**** Excerpt provided

# Pigging out on Thanksgiving



## welcometomyworld (Mar 6, 2006)

Went out to Irish Hills on Thanksgiving to the in-law's. No deer but a nice pig!!


----------



## outfishin_ (Jul 28, 2004)

I'll take that over Turkey any day.... Good job!


----------



## icecathound (Feb 16, 2006)

nice one looks like some good eatin there


----------



## welcometomyworld (Mar 6, 2006)

I took it in friday to Jeromes Meats and should have it back in a week. Man talk about a shock when I saw that thing come in. I was sitting in my one man pop up blind on a couple deer run's at about 4:30 when I heard the tell tale crunching leave's sound to my left, I was trying not to move my head so I was just looking forward when I caught sight of something moving through the thick brush with it's head down so I turned and got my gun on my shoulder and out came the pig. I got on him at about 30 yds. broadside and put one in right behind the left shoulder . He went about 15 yds. and crashed. I went back to the house and the whole family was there asking me if that was me shooting, I said yes and they said buck or doe ? I told them I don't know come on out take a look at it. You should have seen the look their face's.


----------



## dlbaldwin01 (Jan 12, 2008)

Nice one less oinker out there now, good job, and great eating.


----------



## Wishn I was fishn (Mar 4, 2001)

Good to see the piggies being shot. Congrats


----------



## Ugottaluvit (Jan 29, 2003)

Good one.....I live in the Irish Hills.....Where abouts did you get that? We've heard of them but none of us have seen them. Glad you did. mmmmm bacon...lol


----------



## welcometomyworld (Mar 6, 2006)

********

Your goal:
Write out the passage of the Thanksgiving pig hunt thread from "Went out to" up to and including "day.... Good job!". The rows are separate from the thread on the Thanksgiving pig hunt.

**** Entries

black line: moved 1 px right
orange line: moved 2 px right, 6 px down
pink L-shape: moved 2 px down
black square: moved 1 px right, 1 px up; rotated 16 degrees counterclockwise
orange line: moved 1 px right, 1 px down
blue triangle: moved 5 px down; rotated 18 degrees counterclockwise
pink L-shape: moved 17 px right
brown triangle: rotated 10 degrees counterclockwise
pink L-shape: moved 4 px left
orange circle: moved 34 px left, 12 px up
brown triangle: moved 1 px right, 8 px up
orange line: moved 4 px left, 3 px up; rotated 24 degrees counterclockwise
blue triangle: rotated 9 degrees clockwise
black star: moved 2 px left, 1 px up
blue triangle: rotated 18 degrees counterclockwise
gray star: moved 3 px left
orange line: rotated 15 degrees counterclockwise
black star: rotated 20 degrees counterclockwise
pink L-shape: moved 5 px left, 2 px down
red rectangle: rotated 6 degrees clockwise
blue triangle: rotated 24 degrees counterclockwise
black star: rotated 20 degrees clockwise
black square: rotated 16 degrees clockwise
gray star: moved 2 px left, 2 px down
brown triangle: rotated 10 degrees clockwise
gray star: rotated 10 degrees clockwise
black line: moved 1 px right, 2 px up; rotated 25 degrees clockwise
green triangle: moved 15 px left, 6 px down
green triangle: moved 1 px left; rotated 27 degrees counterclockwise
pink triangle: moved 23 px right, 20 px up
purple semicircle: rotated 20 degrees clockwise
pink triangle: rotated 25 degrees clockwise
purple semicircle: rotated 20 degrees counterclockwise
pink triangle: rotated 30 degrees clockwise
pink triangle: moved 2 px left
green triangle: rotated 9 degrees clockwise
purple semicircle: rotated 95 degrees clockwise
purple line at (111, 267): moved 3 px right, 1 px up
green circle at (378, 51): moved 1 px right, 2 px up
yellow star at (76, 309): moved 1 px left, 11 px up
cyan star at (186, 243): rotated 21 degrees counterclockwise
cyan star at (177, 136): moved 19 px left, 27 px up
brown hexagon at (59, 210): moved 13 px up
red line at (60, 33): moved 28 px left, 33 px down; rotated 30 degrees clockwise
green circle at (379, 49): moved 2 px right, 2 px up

********

Full solution:
Went out to Irish Hills on Thanksgiving to the in-law's. No deer but a nice pig!!


----------



## outfishin_ (Jul 28, 2004)

I'll take that over Turkey any day.... Good job!